For Alleva, the timing was right. It was less a matter of if he would let Miles go, but when.
In truth, the hourglass was flipped on Jan. 9, 2012, when Miles failed to best Saban in New Orleans. Since then, the Tide and Tigers have taken two divergent paths. A Miles win that night would’ve given him two titles, same as Saban.
As we all know, that’s not what happened. Saban won his third that night, and two more since. Miles has won a Texas Bowl and a Capital One Bowl.
That’s all the ammo Alleva ever needed. But last November, the timing wasn’t right. A new governor was on his way in office. An old one was on his way out. F. King Alexander was set for a summer budget battle and needed every perceived advantage possible. A $15 million buyout, even if privately funded, was not such an advantage.
But summer is gone.

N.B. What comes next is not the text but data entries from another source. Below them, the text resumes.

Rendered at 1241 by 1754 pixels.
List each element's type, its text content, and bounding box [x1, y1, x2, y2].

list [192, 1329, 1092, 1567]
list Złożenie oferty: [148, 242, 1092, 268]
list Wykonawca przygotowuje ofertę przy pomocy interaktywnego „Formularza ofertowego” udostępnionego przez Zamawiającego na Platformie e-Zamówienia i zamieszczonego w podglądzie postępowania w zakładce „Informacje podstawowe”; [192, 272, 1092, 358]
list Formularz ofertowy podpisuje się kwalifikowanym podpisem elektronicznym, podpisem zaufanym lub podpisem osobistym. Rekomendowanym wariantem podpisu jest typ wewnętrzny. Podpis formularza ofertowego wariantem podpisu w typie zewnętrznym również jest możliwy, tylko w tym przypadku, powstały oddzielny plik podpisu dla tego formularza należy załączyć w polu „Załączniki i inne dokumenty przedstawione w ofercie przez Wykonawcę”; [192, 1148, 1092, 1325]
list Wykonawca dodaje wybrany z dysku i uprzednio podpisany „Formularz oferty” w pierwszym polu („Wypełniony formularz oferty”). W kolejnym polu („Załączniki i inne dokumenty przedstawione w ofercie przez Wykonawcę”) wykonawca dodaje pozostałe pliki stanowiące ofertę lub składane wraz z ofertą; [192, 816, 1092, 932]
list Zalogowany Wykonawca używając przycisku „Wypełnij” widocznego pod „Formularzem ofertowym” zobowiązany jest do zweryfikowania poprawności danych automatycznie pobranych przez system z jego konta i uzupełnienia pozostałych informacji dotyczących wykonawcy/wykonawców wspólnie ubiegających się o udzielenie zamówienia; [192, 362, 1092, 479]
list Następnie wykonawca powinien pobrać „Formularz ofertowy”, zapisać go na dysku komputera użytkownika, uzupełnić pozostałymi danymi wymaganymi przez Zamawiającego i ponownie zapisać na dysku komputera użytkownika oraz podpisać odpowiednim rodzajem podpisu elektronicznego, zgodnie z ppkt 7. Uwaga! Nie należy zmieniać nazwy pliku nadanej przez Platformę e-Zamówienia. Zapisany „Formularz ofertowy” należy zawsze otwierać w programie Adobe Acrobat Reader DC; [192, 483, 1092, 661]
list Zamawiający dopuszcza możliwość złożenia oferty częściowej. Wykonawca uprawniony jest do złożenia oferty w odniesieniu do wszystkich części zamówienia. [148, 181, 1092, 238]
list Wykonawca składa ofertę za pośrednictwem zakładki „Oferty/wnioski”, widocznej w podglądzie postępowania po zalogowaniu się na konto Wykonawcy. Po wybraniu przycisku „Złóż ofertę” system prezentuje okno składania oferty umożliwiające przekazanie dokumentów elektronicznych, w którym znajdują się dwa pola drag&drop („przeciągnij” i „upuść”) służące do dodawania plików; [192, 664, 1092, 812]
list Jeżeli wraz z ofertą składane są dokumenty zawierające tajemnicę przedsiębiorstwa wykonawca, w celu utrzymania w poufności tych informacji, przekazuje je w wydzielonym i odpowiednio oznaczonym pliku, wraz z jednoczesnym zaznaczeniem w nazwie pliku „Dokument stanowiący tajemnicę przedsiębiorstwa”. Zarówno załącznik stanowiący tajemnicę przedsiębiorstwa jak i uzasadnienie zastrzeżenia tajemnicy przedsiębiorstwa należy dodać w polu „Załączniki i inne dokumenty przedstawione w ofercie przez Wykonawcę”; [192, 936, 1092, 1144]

Alexander, then an anonymous figure to most Tiger fans, is now very much in the public spotlight. The voices that wanted Miles gone last fall are only louder. And angrier. And their message is unchanged.
The writing was on the wall: Miles’ time is up.
So it’s fitting, if not bitterly ironic, that this is how the last chapter of Miles’ tenure at LSU is written: a clock blunder. If Miles had good timing, he’d have left LSU on his players’ shoulders last November, a winner in his final game in Tiger Stadium. He’d been given a standing ovation by the fans. He’d tipped his famous cap to them, and they loved him for it. It wasn’t a perfect farewell, but it was a damn good one.
But good timing and Les Miles have never seen eye to eye. Saturday’s loss, we know, was not his first encounter with a clock that went the wrong way.
It was the last one, though.
I want to mention two points in the game (among many) where coaching and player missteps hurt the Tigers.
The first came right after the play where Etling was injured. After the review that led to a 15 yard penalty and the ejection of the Auburn defender, Brandon Harris handed to Fournette, who gained 4 yards to the 20. I wanted Harris to stay in for the rest of the series to give Etling time to recuperate from the hit to his head. Even if he passed the concussion tests, he needed time to literally “clear his head.” But Miles put him back in. To make matters worse, Cameron called for back-to-back passes that resulted in a flat pass that lost 4 yards and a 10-yard sack. That pushed Delahoussaye into a 51-yard FG try that missed.
The other event occurred on LSU’s final drive. Etling completed a pass to Dural along the LSU sideline BUT TRAVIN FAILED TO GO OUT OF BOUNDS WHEN HE COULD HAVE. The Tigers could have used the 15-20 seconds that would have saved later when it had no more timeouts.
Finally, do you think Jimbo Fisher would still be interested in the LSU job for 2017? I’m not put off by Louisville’s thrashing of FSU last week. One game doesn’t negate his overall record. Nick Saban’s 2004 Tigers got clobbered at Georgia.